**WORK TO COMPLETE**
Please restate the data word for word, leaving out no line.

*** RECORD EXTRACTS ***

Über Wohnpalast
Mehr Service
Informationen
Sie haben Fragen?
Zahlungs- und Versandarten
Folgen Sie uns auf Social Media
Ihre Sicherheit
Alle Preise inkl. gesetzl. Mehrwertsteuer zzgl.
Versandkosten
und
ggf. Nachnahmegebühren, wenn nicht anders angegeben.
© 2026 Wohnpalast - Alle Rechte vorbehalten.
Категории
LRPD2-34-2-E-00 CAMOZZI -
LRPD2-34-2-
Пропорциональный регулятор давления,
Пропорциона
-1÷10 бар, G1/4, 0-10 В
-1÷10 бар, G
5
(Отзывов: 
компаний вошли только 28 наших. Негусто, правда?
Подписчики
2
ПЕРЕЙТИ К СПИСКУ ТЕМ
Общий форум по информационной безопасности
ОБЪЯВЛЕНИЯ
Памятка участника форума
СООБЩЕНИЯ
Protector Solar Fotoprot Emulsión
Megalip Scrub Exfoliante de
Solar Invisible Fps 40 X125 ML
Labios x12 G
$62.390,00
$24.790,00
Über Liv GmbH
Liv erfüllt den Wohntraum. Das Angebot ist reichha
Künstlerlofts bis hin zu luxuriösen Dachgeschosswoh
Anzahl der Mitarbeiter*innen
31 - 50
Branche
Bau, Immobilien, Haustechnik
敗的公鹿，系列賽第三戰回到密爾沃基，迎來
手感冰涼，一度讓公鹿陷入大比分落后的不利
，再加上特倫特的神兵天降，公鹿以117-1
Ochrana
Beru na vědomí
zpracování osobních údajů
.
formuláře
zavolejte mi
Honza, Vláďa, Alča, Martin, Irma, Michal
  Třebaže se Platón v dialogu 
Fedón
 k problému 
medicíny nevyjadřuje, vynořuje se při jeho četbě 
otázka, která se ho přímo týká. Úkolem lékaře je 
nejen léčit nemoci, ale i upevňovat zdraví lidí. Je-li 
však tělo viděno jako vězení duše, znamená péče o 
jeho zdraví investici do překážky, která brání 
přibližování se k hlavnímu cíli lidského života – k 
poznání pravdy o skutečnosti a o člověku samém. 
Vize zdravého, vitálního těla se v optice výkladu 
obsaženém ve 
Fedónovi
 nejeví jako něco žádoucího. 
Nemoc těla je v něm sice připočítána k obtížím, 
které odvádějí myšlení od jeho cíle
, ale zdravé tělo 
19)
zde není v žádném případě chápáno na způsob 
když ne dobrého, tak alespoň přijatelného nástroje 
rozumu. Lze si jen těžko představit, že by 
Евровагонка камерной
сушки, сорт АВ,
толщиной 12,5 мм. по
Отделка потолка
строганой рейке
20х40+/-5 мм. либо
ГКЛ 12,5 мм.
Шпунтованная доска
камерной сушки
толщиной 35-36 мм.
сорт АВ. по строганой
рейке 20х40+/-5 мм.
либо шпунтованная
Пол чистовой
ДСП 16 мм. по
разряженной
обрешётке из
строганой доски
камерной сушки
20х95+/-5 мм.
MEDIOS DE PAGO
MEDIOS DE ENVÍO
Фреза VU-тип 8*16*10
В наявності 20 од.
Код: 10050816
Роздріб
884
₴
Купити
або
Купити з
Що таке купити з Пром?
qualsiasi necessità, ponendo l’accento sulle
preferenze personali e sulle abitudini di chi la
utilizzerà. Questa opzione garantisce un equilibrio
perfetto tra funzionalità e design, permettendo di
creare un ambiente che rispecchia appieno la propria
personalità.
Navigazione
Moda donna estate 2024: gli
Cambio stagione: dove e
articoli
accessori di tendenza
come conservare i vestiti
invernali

*** End of RECORD EXTRACTS ***

**COMPLETED EXERCISE**
Über Wohnpalast
Mehr Service
Informationen
Sie haben Fragen?
Zahlungs- und Versandarten
Folgen Sie uns auf Social Media
Ihre Sicherheit
Alle Preise inkl. gesetzl. Mehrwertsteuer zzgl.
Versandkosten
und
ggf. Nachnahmegebühren, wenn nicht anders angegeben.
© 2026 Wohnpalast - Alle Rechte vorbehalten.
Категории
LRPD2-34-2-E-00 CAMOZZI -
LRPD2-34-2-
Пропорциональный регулятор давления,
Пропорциона
-1÷10 бар, G1/4, 0-10 В
-1÷10 бар, G
5
(Отзывов: 
компаний вошли только 28 наших. Негусто, правда?
Подписчики
2
ПЕРЕЙТИ К СПИСКУ ТЕМ
Общий форум по информационной безопасности
ОБЪЯВЛЕНИЯ
Памятка участника форума
СООБЩЕНИЯ
Protector Solar Fotoprot Emulsión
Megalip Scrub Exfoliante de
Solar Invisible Fps 40 X125 ML
Labios x12 G
$62.390,00
$24.790,00
Über Liv GmbH
Liv erfüllt den Wohntraum. Das Angebot ist reichha
Künstlerlofts bis hin zu luxuriösen Dachgeschosswoh
Anzahl der Mitarbeiter*innen
31 - 50
Branche
Bau, Immobilien, Haustechnik
敗的公鹿，系列賽第三戰回到密爾沃基，迎來
手感冰涼，一度讓公鹿陷入大比分落后的不利
，再加上特倫特的神兵天降，公鹿以117-1
Ochrana
Beru na vědomí
zpracování osobních údajů
.
formuláře
zavolejte mi
Honza, Vláďa, Alča, Martin, Irma, Michal
  Třebaže se Platón v dialogu 
Fedón
 k problému 
medicíny nevyjadřuje, vynořuje se při jeho četbě 
otázka, která se ho přímo týká. Úkolem lékaře je 
nejen léčit nemoci, ale i upevňovat zdraví lidí. Je-li 
však tělo viděno jako vězení duše, znamená péče o 
jeho zdraví investici do překážky, která brání 
přibližování se k hlavnímu cíli lidského života – k 
poznání pravdy o skutečnosti a o člověku samém. 
Vize zdravého, vitálního těla se v optice výkladu 
obsaženém ve 
Fedónovi
 nejeví jako něco žádoucího. 
Nemoc těla je v něm sice připočítána k obtížím, 
které odvádějí myšlení od jeho cíle
, ale zdravé tělo 
19)
zde není v žádném případě chápáno na způsob 
když ne dobrého, tak alespoň přijatelného nástroje 
rozumu. Lze si jen těžko představit, že by 
Евровагонка камерной
сушки, сорт АВ,
толщиной 12,5 мм. по
Отделка потолка
строганой рейке
20х40+/-5 мм. либо
ГКЛ 12,5 мм.
Шпунтованная доска
камерной сушки
толщиной 35-36 мм.
сорт АВ. по строганой
рейке 20х40+/-5 мм.
либо шпунтованная
Пол чистовой
ДСП 16 мм. по
разряженной
обрешётке из
строганой доски
камерной сушки
20х95+/-5 мм.
MEDIOS DE PAGO
MEDIOS DE ENVÍO
Фреза VU-тип 8*16*10
В наявності 20 од.
Код: 10050816
Роздріб
884
₴
Купити
або
Купити з
Що таке купити з Пром?
qualsiasi necessità, ponendo l’accento sulle
preferenze personali e sulle abitudini di chi la
utilizzerà. Questa opzione garantisce un equilibrio
perfetto tra funzionalità e design, permettendo di
creare un ambiente che rispecchia appieno la propria
personalità.
Navigazione
Moda donna estate 2024: gli
Cambio stagione: dove e
articoli
accessori di tendenza
come conservare i vestiti
invernali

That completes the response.